──────── EXERCISE MATERIAL ────────

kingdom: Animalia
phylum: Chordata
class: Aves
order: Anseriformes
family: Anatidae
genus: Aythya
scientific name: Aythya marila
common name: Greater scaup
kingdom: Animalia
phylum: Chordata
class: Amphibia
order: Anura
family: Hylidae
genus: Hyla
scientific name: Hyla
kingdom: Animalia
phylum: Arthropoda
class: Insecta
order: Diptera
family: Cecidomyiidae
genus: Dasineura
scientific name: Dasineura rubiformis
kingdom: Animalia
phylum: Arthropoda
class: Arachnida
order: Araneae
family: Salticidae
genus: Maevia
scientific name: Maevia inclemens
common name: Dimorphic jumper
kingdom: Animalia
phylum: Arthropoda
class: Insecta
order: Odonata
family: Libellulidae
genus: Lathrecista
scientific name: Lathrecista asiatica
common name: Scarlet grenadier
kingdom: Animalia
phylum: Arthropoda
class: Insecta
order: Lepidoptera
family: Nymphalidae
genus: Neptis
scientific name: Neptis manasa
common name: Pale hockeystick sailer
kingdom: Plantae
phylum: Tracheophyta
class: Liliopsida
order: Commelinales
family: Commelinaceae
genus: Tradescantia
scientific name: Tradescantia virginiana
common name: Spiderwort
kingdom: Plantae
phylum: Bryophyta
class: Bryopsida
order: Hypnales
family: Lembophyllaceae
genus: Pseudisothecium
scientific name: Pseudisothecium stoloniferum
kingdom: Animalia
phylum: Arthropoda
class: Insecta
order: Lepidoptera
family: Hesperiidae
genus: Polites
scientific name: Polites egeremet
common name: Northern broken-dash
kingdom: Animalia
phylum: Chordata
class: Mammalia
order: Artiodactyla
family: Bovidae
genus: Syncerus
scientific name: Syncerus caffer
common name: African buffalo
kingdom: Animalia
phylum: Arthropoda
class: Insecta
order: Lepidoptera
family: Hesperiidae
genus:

────────

YOUR OBJECTIVE: Locate each line above that contains the string "genus" and copy it out. Case counts, so capital and lowercase letters do not match.

ANSWER IN FULL:
genus: Aythya
genus: Hyla
genus: Dasineura
genus: Maevia
genus: Lathrecista
genus: Neptis
genus: Tradescantia
genus: Pseudisothecium
genus: Polites
genus: Syncerus
genus:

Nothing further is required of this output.